Our goal was to reach $X dollars in net worth by the age of 40 so that we could be financially independent, with zero debts and a certain specified standard of living. It was meant to take ten years but took 4 years longer.
Truth be told, we weren't even sure if we could reach that goal in our lifetime. It was a long shot. A very long shot. Vividly remembered the scene then. I was pregnant with our first child. Financially, we had two home loans to take care of then. We were also planning to take a loan to buy a used car because the family was growing. We set down our goals, specifying the amount of net worth we will attain, the type of car we will drive, the house we will live in and even right down to how many vacations we can afford per year. I had it typed out and we both kept it close to our hearts.
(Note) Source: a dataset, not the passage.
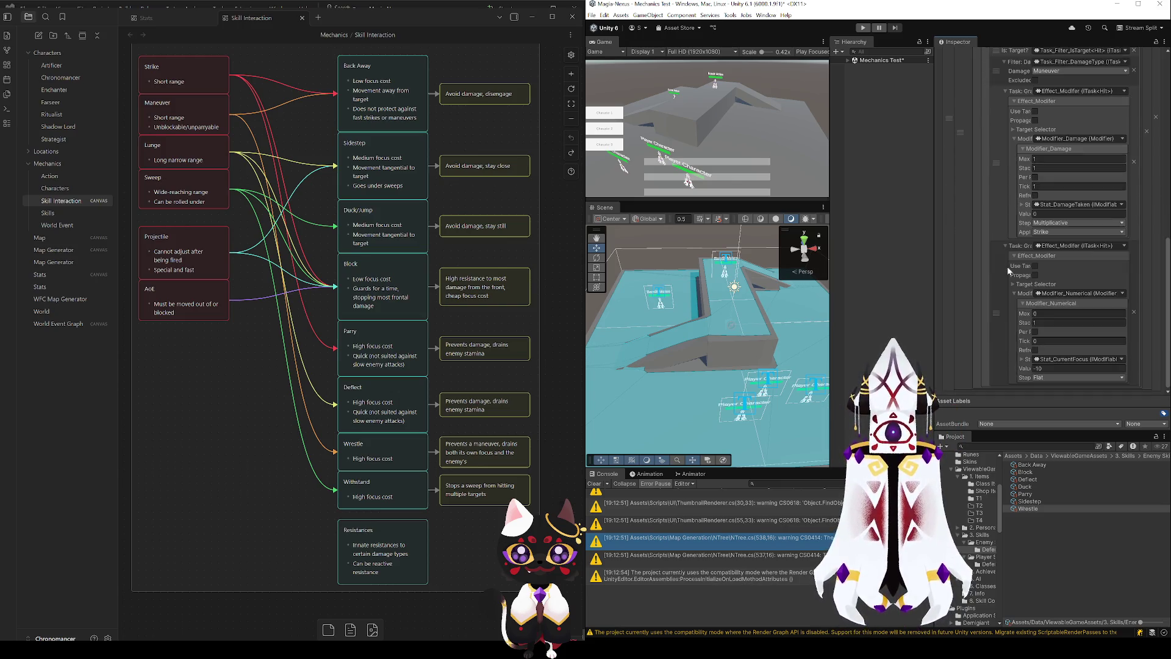
left_click(1062, 231)
left_click(1064, 279)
Then life took over. Our second child came along. I quit my full-time job to stay home with the kids so it was down to only one stable income - my husband's. My husband was expatriated and the family moved a couple of times. We were repatriated.
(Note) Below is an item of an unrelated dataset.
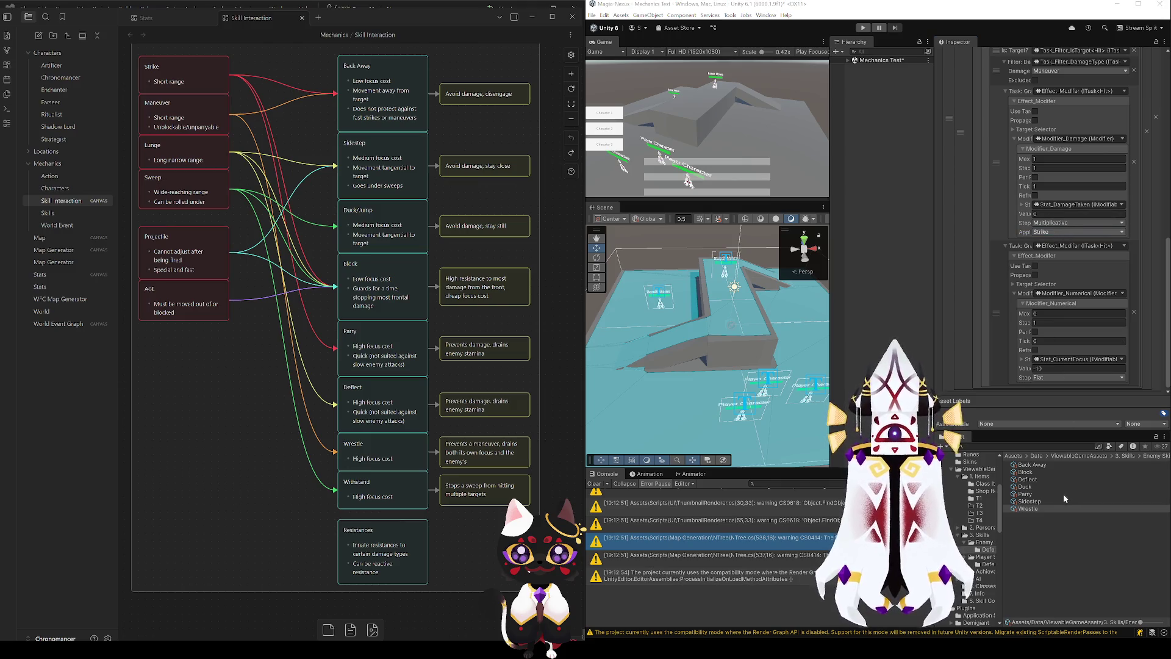
left_click(1064, 269)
But not a day went by when we didn't keep to this dream and faith that we would be financially free and independent one day. On hindsight, I think it was a combination of a frugal, prudent lifestyle; regular, sound stock investments and pure good luck that helped us.
To reach one's goals, it has to be measured. And measured we did. Every month, I would update our Net Worth Chart on my husband's pay day. I would then share it with him and we could discuss for a while what happened in the month and what plans we have ahead. For 14 years and counting, we did that. That's how we know: small actions done consistently can yield big results too.
Our net worth grew 8.5 times during the period, with an average of 20% per year but that didn't come without some bad years. At its worst, net worth grew a mere 2% in 2008 (even including salary and dividends) because our stocks were beaten down by the financial crisis. At its best, and in the very next year 2009, net worth played catch-up with a 50% increase! We held on to our belief that stocks are the way to invest Warren-Buffett style and bought more when share prices were thrashed.
It helped very much too that we had a few years of expatriation where almost everything was paid for. That was the "good luck" part.
Our lifestyle hasn't changed much. Our idea of never over-indulging has rubbed off on our children. So, even though we have lived the "rich" expat life, we did not have much culture shock adapting to living in a cosy apartment or eating hawker food when we returned to Singapore.
I think for our next goal, it is to allow my husband to pursue his interests without having to hold a "job" job. It is time to go back to the drawing block again. I can't wait.